In the meantime, prepare the dressing by whisking together all the ingredients until the honey has dissolved. Drizzle the dressing over the vegetables and toss until all are coated evenly, then roast for another 20 minutes, or until tender, stirring after 10 minutes. You can roast the chopped almonds in a separate dish for a few minutes towards the end of the cooking time of the vegetables, or immediately afterwards.
While the vegetables are roasting, bring to boil the vegetable stock or salted water.

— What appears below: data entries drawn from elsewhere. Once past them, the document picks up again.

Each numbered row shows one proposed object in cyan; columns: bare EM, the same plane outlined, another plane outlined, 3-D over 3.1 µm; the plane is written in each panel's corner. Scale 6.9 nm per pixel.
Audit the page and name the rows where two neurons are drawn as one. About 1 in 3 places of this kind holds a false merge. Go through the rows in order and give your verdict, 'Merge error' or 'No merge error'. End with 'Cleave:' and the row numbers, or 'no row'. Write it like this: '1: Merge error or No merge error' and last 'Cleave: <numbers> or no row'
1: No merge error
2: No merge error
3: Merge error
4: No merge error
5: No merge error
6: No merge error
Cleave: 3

Rinse the buckwheat with cold water and drain well. Heat a teaspoon of oil in a non-stick saucepan over medium heat, add the buckwheat and toast for 4 – 5 minutes. This process is necessary to avoid a sticky mess, unless you use pre-toasted kasha. (See notes.) Pour over the stock or lightly salted water, bring to boil, reduce heat to very low, cover and allow to simmer for 15 – 20 minutes when all liquid should have been absorbed. After 15 minutes check that it is not too dry, in which case add a little water, or, if too much liquid remains, raise the heat and cook without the lid to make the water evaporate.

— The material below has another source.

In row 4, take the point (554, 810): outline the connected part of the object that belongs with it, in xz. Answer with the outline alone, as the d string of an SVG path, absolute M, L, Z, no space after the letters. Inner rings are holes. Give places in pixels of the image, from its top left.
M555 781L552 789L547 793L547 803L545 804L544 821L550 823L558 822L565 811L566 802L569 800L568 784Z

Stir together vinegar, oil and rocket in a medium bowl. Add the buckwheat, half of the roasted vegetables and toss to combine. Season with salt and pepper, and transfer to a serving dish, top with the remaining vegetables and the roasted almonds and serve at once.
* Kasha is the term for toasted buckwheat which has a rich reddish-brown colour and a strong nutty flavour. It is excellent in this recipe, but generally not available in Italy. If you can find it, it gives a richer flavour than the raw buckwheat which is pale greenish-brown. Obviously, it does not require further toasting.
Despite its name, buckwheat is not a type of wheat and consequently does not contain gluten. It is classified as a pseudocereal, as is quinoa and amaranto, and are the seeds of a plant with pretty white or pink flowers which is related to rhubarb and sorrel. It is very versatile in the kitchen and can be used in place of rice or quinoa in hot or cold dishes, makes tasty veggie balls and porridge, and gives substance to soups. Buckwheat is highly nourishing, being rich in easily digestible protein (18%) and having a high concentration of essential amino acids. It is packed with vitamins and minerals, and has particularly high levels of magnesium, manganese, phosphorus, vitamins B2 (riboflavin) and B3 (niacin). It contains flavonoids which are excellent substances for increasing the elasticity of blood vessels, as well as dietary fiber which helps to fill you up.